BCJuan avatar BCJuan commented on July 28, 2024

Hi,
I would like to make a question for you, @ogail , since I had the same problems:
I see that you have done the following:

  • commenting net.load line
  • Setting number of classes to 2
  • Setting IGNORE_LABEL to arbitrary number not 0 or 255 (i set it to 100)

But have you also made the changes that you stated at the beginning? Manly:

  • Updating icnet_cityscapes_bnnomerge.prototxt by changing conv6_cls num_output from 19 to 1
  • Then replaced this line in train.py
    

restore_var = tf.global_variables()

with

restore_var = [v for v in tf.global_variables() if 'conv6_cls' not in _v.name]

from icnet-tensorflow.

ogail avatar ogail commented on July 28, 2024

Yes, you will have to train from scratch

from icnet-tensorflow.

ogail avatar ogail commented on July 28, 2024

@BCJuan did fine-tuning from pretrained model boosted on your custom task? Have u tried to compare that vs training from scratch?

from icnet-tensorflow.

BCJuan avatar BCJuan commented on July 28, 2024

Yes, it boosted the results. Indeed I was not obtaining any good results without the pretrained model.

I used the icnet_cityscapes_trainval_bnomerge_90k, but I think that any other model can be used.

from icnet-tensorflow.

ogail avatar ogail commented on July 28, 2024

@BCJuan what's mIoU before and after using cityecapes pretrained model?

from icnet-tensorflow.

ogail avatar ogail commented on July 28, 2024

@BCJuan I did load the pretrained model however didn't see much diff between fine-tuning vs training from scratch.

from icnet-tensorflow.

BCJuan avatar BCJuan commented on July 28, 2024

@ogail I do not know since I am just finetunning.

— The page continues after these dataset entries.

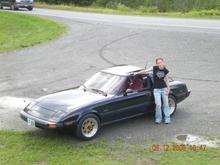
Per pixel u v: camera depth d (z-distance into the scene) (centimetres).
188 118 1193
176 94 1216
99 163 870
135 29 2795
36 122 978
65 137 1025
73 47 2338
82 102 1020
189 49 2191
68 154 917
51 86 1592
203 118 1194
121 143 990
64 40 2539
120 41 2439
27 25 3216
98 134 1052
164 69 1132
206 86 1566
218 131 1082
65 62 2005
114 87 1089
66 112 978
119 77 1116
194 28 2795
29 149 944
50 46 2391
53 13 4191
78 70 1844
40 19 3416
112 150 946
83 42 2455
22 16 3588
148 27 2881
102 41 2459
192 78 1684
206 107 1305
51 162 873
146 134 1055
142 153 930
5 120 1162
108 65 1919
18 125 1119
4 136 1025
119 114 1073
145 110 1141
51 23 3188
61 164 862
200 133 1066
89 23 3186
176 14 4188
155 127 1110
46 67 1914
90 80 1157
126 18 3625
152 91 1145
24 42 2531
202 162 879
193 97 1420
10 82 1658
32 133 1052
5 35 2889
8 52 2273
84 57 2094
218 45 2247
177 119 1184
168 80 1150
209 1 6138
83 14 4103
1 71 1855
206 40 2369
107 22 3241
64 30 2859
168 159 896
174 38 2455
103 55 2123
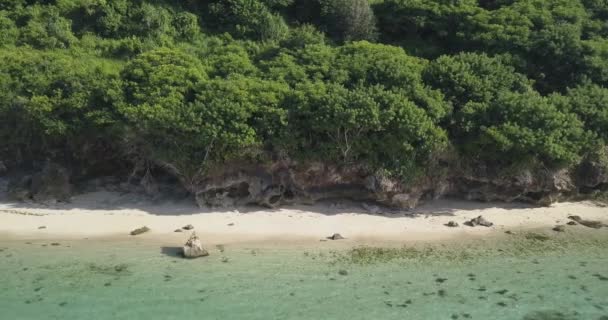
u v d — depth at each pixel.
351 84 40.38
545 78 46.19
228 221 35.84
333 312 23.98
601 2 53.34
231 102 36.38
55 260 28.77
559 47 45.50
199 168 36.72
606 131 40.84
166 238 32.66
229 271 28.05
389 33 53.09
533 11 50.34
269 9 53.44
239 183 37.97
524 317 24.16
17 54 44.44
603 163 40.72
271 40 50.38
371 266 29.31
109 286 25.88
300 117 37.28
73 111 39.22
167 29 51.00
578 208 41.06
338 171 38.16
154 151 37.44
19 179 40.78
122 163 41.91
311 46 45.50
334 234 33.75
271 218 36.69
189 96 38.69
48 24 49.75
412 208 39.12
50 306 23.83
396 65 40.47
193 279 26.92
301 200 38.91
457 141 39.09
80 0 52.91
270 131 36.44
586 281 28.02
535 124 37.91
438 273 28.62
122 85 39.28
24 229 33.34
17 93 40.31
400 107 36.09
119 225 34.56
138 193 40.19
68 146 40.75
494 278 28.19
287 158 37.41
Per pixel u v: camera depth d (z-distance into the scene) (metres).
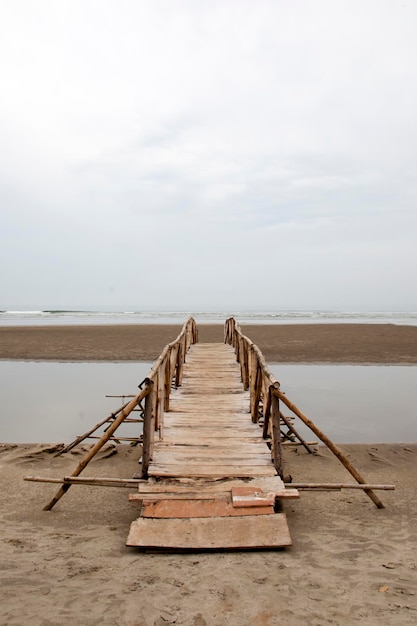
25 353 19.05
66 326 34.41
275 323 39.53
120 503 5.11
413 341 22.41
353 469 4.84
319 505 4.96
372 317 54.06
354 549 3.74
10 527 4.37
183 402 7.76
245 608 2.83
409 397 10.73
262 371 5.93
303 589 3.06
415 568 3.39
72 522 4.53
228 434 6.02
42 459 6.63
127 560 3.51
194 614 2.77
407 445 7.24
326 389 11.69
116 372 14.72
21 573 3.29
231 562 3.44
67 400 10.60
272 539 3.68
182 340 9.81
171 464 4.96
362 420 8.80
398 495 5.30
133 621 2.70
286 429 8.45
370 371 14.73
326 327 31.64
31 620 2.69
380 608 2.84
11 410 9.66
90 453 4.78
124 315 61.41
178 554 3.61
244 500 4.07
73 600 2.91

But with a one hour run, using the pretrained model I achieve like 20% mIoU while without it 6%. Maybe I am doing something wrong.

from icnet-tensorflow.

qmy612 avatar qmy612 commented on July 28, 2024

@BCJuan Thank you very much, I will try tomorrow.

from icnet-tensorflow.

seovchinnikov avatar seovchinnikov commented on July 28, 2024

I'll try finetuning too and will report the results. But from my experience finetuning always gives the boost in tendency to generalization of the model so it's nice to try

from icnet-tensorflow.

VincentGu11 avatar VincentGu11 commented on July 28, 2024

Hi @ogail,
Thank you very much for sharing your training steps for us.
Recently, I need to solve the same problem like you, I set my network parameter to the same like yours and the loss can become to 0.17 and keep going down.
However, when I inference my net, the result shows all the image came to 0 or 1, it seems not quite right.
Did you have this problem? Thank you!

from icnet-tensorflow.

PratibhaT avatar PratibhaT commented on July 28, 2024

@ogail Have you tried to train it for multiple classes? What annotating tool I can use for training it on multiple classes? Also what is the accuracy and fps you are getting on evaluation?

from icnet-tensorflow.

ogail avatar ogail commented on July 28, 2024

@VincentGu11 is the 0 and/or 1 are how the final rendered image looks like? There's function decode_label that converts training index to RGB color

@PratibhaT yes I tried. you could use labelme tool. The accuracy and fps depends on the data and the problem so my numbers wont be relevant in general sense.

from icnet-tensorflow.

PratibhaT avatar PratibhaT commented on July 28, 2024

@ogail I used VIA annotation tool, which gives .json file. But in this code the list.txt refers to .png image for label. Is there a way to convert a .json annotation files to .png to be used as label. What is the output of labelme tool?

from icnet-tensorflow.

adisrivasa avatar adisrivasa commented on July 28, 2024

@ogail I am training it for my own dataset consisting of 8 classes. I did all the required changes mentioned above but i am still getting the following error :-

Assign requires shapes of both tensors to match. lhs shape= [8] rhs shape= [19]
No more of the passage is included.